If S.J. Watson’s Before I Go To Sleep was too scary for you, but you like the idea of waking up every morning with a clean slate, try Cat Patrick’s teen take on amnesia in Forgotten.   London Lane can see the future every day, but then forgets what happened to her yesterday; she wakes up with her forecasts, but no memory of anything that happened the day before.  She keeps a daily log, and writes notes to herself, but sometimes get lost in the details – just like many of us who walk into a room and wonder what we were looking for.

London keeps her Cassandra-like tendencies to herself, not warning her high school friends about bad choices that seem to be leading to miserable future lives.  She still believes in free will; maybe something will happen to change their future after all, and then she discovers she can manipulate and change the future for the better.  A mysterious flash-forward to a funeral creates a mystery to solve, and London’s strange memory disorder helps her solve it.

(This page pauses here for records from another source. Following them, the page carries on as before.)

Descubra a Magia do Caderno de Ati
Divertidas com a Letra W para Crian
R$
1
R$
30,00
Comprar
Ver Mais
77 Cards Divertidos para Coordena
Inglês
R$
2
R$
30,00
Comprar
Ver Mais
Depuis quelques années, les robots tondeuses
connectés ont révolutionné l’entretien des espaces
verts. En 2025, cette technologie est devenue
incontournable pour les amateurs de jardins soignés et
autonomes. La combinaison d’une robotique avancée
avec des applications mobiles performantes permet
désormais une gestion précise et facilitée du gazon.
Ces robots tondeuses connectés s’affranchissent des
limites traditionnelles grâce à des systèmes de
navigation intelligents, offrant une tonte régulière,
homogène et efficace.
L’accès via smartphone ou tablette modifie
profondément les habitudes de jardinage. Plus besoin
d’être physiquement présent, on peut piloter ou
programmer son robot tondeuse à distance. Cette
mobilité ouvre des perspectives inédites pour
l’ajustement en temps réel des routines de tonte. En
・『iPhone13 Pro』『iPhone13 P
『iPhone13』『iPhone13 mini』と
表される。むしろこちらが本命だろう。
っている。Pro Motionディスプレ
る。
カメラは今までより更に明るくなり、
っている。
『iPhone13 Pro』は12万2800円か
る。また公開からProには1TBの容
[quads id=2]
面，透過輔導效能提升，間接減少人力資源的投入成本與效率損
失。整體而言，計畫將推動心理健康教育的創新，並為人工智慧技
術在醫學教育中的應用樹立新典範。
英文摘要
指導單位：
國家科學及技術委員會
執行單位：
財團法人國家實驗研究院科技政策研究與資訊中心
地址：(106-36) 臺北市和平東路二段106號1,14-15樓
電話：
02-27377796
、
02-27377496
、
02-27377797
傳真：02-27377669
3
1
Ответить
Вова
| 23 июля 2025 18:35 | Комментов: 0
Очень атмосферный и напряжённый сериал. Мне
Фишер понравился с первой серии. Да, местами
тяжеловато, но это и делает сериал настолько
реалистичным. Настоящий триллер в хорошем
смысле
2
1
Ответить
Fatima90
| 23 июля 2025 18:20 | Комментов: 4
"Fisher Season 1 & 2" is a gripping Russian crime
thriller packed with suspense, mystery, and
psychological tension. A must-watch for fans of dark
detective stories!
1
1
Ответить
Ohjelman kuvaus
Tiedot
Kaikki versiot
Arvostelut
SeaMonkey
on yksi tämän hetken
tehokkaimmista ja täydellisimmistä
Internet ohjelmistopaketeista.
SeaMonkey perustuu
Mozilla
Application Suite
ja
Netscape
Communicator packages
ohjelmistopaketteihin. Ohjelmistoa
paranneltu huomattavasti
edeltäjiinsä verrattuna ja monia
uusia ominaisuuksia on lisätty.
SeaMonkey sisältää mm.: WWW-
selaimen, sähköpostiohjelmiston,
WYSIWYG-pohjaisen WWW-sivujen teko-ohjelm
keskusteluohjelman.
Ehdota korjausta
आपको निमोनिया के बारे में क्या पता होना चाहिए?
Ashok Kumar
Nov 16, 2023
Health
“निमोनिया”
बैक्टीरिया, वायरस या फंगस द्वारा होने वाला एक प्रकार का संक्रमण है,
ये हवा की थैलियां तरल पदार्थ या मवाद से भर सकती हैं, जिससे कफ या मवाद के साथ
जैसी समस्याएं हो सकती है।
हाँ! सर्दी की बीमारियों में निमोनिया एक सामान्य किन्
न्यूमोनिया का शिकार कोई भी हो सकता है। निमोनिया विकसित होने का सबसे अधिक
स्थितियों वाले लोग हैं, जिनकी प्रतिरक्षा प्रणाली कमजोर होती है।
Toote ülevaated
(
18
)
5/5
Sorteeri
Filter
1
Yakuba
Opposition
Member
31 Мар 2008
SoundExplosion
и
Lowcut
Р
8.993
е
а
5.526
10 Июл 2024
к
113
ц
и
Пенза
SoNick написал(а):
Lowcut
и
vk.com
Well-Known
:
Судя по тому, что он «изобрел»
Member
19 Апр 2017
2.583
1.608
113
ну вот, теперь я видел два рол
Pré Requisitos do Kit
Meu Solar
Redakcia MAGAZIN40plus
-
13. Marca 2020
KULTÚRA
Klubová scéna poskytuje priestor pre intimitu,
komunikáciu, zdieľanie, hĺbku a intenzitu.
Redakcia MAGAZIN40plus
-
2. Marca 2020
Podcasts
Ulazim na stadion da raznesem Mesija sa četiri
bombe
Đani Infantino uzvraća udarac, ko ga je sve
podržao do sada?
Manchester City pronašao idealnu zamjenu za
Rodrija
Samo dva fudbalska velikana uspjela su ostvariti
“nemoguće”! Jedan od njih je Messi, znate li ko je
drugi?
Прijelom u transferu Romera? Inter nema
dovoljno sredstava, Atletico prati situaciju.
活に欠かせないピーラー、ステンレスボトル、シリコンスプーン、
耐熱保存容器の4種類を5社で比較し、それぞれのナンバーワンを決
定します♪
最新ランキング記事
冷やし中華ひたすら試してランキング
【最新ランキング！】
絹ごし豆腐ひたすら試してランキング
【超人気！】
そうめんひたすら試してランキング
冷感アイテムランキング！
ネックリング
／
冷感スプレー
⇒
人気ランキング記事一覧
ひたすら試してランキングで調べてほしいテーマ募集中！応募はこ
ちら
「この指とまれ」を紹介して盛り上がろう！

An easy fast read with a strange twist –  young adult mystery – a nice change of pace.

Physics of the Future

If you are still here – no rapture – no end of the world, have a little faith and read a little about the future.  In Physics of the Future, Mikio Kaku describes how science will shape human destiny and our daily lives by the year 2100.  If Jules Verne and Leonardo da Vinci could accurately predict our lives today with the help of scientists, why not imagine the world of the future?

In a series of chapters that cover the futures of computers, medicine, energy, travel, and more, Kaku delivers possibilities that he says, along with eight pages of 300 scientists, are probabilities.  In 100 years, everyone will go online by blinking (super contacs); MRI machines will be pocket-sized; and, of course, robots will be everywhere – unless, we revert to our Neanderthal mind-set, and stifle progress.

The last chapter gets a little hokey – not for the predictions, but for the delivery. Kaku’s “A Day in the Life in 2100” includes scenarios that include analytic sensors in the mirror and the toilet – to check for abnormalities. Unfortunately, Kaku tries to write imaginary dialogue for “the date” and “the office”  during the day. He would have been better to stick to the dry scientific theory.

Despite the halting prose with information that most futurists already have, the book might make you want to live for 100 more years to see it all.

If you are still here, remember, the Mayans give us only another year.